The company recently explained why it believes it can get 40% tax treatment under the ITC rules, up from the standard 30%, on its 924MW Sunrise and 704MW Revolution Wind offshore projects.
Chief executive Mads Nipper told analysts: “To your question about what gives us higher confidence in 40% ITC, I dare to say it's the first time in my life that I've at least been pretty happy about soil contamination. But we are taking that soil to test and it is a situation where, due to what we have found in the testing of the landing point for our power, it now qualifies to be a brownfield under the energy community’s credit, which qualifies it even in their preliminary guidelines, which is what gives us, along with Revolution Wind, a very high reason to believe that this would qualify."
Orsted and Eversource reached a final investment decision on Revolution Wind off the coast of Point Judith, Rhode Island, despite Orsted taking a US$462m impairment on the project in its Q3 results.
Overall, Orsted increased its US$2.4bn provision on its US assets made in late August to US$4bn in its Q3 results and added that further provisions of US$1.1bn to US$1.5bn could be made due to the cancellation of the 1.1GW Ocean Wind 1 and 1.1GW Ocean Wind 2 projects off New Jersey. The biggest hit comes on Ocean Wind 1, which was the most advanced scheme and suffered from major supply chain issues.
"Significant adverse developments from supply chain challenges, leading to delays in the project schedule, and rising interest rates have led us to this decision," Nipper said. He told analysts that rising interest rates were the biggest structural challenge facing the offshore wind industry.

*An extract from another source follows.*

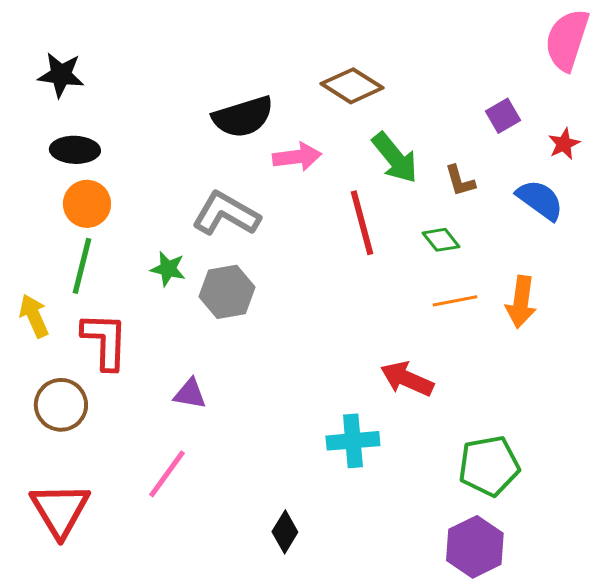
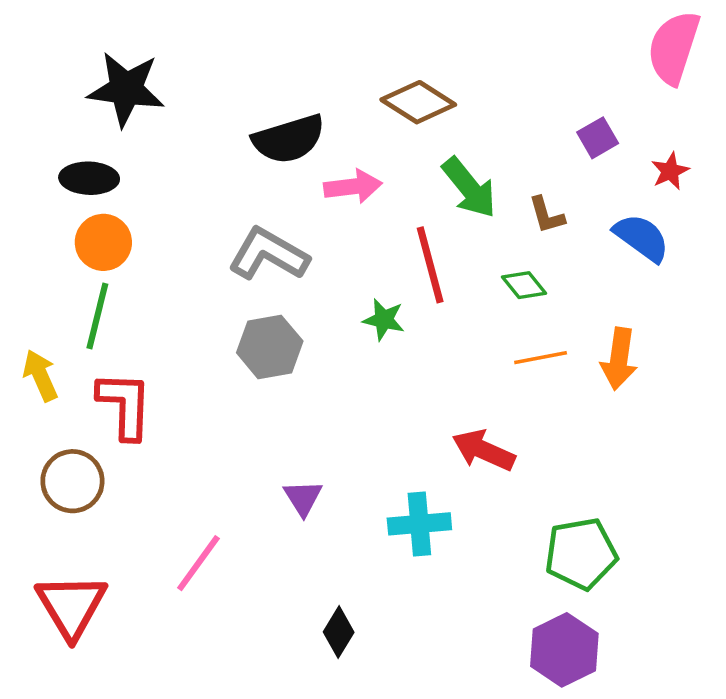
black star: (61, 75) -> (126, 89), moved, size x1.4
green star: (168, 269) -> (384, 320), moved
purple triangle: (190, 394) -> (303, 498), moved, turned 48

The new tax equity paradigm is, of course, going through some growing pains on the back of some of those guidance necessities and macro issues, with deal flow expected to pick up once the market matures despite the overwhelming promise of the IRA.
“The Inflation Reduction Act marked the most significant action Congress has taken on clean energy and climate change in our nation’s history, and [the Vineyard financing] is a critical reminder of the impact the IRA is having here at home,” said Congressman Bill Keating representing Massachusetts’s 9th District.
“The closing of this transaction marks a critical step for the financing of Vineyard Wind 1, and in turn for our clean energy economy.”